By SUSAN LAHEY
Reporter with Silicon Hills News

Michael Baldea, assistant professor at the University of Texas Department of Chemical Engineering

Michael Baldea, assistant professor at the University of Texas Department of Chemical Engineering

When you get right down to it, all the data in the world doesn’t really make a difference unless you can process it. And the most effective way for people to process giant waves of data (they keep inventing new words to describe the quantity) is to see it as an image.
That seemed to be the bottom line on the panel hosted by TechAmerica Foundation for its Big Data Roadshow on Energy.
Brian Jones, a principal of SAP Energy and Utilities, moderated the panel. He explained that big data and visualization were responsible for much of the U.S.’s ability to find sources of oil and gas previously thought impossible to extract. SAP’s database configuration, Hana, can process raw, structured and unstructured data up to 30,000 times faster than most other applications. This speed of processing information is also speeding up the decision making process, Jones said.
“Because of the big data insights we’re able to figure out where, when and how to explore for resources,” through hydraulic fracturing and other methods, Jones said. This means that by the year 2025 we will have surpassed Saudi Arabia as an exporter of crude oil.
But in order to make this data useful, it has to be translated into a visual image that people can cognitively use to solve problems.
“The data themselves are not actually a solution to anything, they’re more of a problem,” said Michael Baldea, assistant professor at the University of Texas Department of Chemical Engineering. When it comes to studying energy, he said, physical systems, power plants, wind turbines all generate data. And recent research into energy usage by household demonstrates that the data coming from disparate households varies widely—much more widely than commercial energy use. A popular new format for capturing and graphing this wildly disparate data, Baldea said, looks to him like hair caught in the drain.
On the other hand, when people can visualize their energy use in a way that’s relevant to them, it’s likely to change behavior. If thermostats, for example, didn’t tell homeowners how many kilowatt hours they were using—since no one knows what a kilowatt hour looks like—but measured energy use in dollar signs, he thinks it would have a dramatic effect on the way people conserve or use energy.
From left to right - Baldea, Boisseau, David A. Reynolds, chief of staff for the intelligence and security sector of BAE Systems, Christian Shuler, director for project management for BAE Systems

From left to right – John Boisseau, director of the Texas Advanced Computing Center at UT, David A. Reynolds, chief of staff for the intelligence and security sector of BAE Systems, Baldea, Christian Shuler, director for project management for BAE Systems

John Boisseau, Director of the Texas Advanced Computing Center at UT explained the TACC’s visualization display system is one of the largest and highest resolution tiled display centers in the world and helps scientists visualize synthetic images of data. This visualization helps them understand and work with enormous data sets that would otherwise be too difficult to extract meaning from.
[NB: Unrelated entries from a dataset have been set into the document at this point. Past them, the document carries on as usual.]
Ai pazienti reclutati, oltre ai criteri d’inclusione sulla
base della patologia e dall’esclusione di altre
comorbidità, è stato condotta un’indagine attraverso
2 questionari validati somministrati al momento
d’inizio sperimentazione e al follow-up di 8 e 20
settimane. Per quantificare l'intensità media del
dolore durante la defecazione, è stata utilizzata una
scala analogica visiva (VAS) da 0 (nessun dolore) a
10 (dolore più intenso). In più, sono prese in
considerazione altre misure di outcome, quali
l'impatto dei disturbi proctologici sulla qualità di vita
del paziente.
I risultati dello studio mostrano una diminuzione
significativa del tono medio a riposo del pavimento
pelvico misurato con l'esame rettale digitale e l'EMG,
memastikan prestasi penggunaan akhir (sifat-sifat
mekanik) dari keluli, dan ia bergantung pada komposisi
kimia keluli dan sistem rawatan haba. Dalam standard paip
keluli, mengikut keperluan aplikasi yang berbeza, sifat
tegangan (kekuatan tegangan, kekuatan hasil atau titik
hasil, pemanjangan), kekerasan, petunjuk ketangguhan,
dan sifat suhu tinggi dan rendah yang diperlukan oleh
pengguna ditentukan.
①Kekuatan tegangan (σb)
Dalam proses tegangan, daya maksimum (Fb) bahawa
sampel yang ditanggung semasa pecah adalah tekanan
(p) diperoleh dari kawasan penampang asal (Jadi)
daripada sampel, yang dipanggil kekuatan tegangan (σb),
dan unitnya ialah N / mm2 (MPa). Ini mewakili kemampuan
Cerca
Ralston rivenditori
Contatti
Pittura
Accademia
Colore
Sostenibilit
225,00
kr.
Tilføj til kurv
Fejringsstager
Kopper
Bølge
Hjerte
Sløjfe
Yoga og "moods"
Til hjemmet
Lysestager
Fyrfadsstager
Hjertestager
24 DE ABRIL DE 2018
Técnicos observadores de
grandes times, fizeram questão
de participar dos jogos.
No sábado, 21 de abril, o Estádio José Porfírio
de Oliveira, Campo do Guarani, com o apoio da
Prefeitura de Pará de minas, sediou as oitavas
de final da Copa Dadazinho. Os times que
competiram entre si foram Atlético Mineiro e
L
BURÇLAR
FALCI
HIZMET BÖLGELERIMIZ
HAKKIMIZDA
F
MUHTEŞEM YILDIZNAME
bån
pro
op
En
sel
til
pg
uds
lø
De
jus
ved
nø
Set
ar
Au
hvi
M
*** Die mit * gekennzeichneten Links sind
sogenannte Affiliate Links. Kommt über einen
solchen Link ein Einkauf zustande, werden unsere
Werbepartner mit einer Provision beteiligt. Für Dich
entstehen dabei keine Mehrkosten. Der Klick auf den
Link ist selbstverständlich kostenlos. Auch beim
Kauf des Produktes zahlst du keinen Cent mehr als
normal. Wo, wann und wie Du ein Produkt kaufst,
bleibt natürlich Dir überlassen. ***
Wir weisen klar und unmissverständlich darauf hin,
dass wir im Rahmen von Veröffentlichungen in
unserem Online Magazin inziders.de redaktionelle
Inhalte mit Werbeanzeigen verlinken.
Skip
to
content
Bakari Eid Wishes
Among research being done are the conversion of CO2 into a substance used in industrial applications and the study of brain tumor growth and brain tumor surgery.
UT’s visualization resources, named things like Stallion, Mustang and Stampede, are available to scientists not only in the U.S. but internationally to further research.
Other ways that visualization aids in energy and resource industries includes the use of overlaying visual representations of data in countries where companies may have oil operations that are at risk either from people who merely want to destroy the oil for political reasons or to sell it.
David A. Reynolds, chief of staff for the intelligence and security sector of BAE Systems, said that company may use political data, meteorological data—that tells something about people’s behavior during certain seasons and weather episodes—social media intelligence and many other layers of information about an area to ascertain the risks. Some of these areas may be in remote or rural parts of the country where data from news sources is scarce.
The problem, he said, is partly that finding the relevant data in the noise has always been a matter of finding a needle in a haystack. As a former intelligence analyst for the CIA, he said this big data problem is not new for him or anyone in the intelligence community. Currently there are so many organizations and individuals generating and analyzing data, it’s as if the haystack itself has expanded exponentially.
The panel took place at the AT&T Executive Education and Conference Center Thursday morning.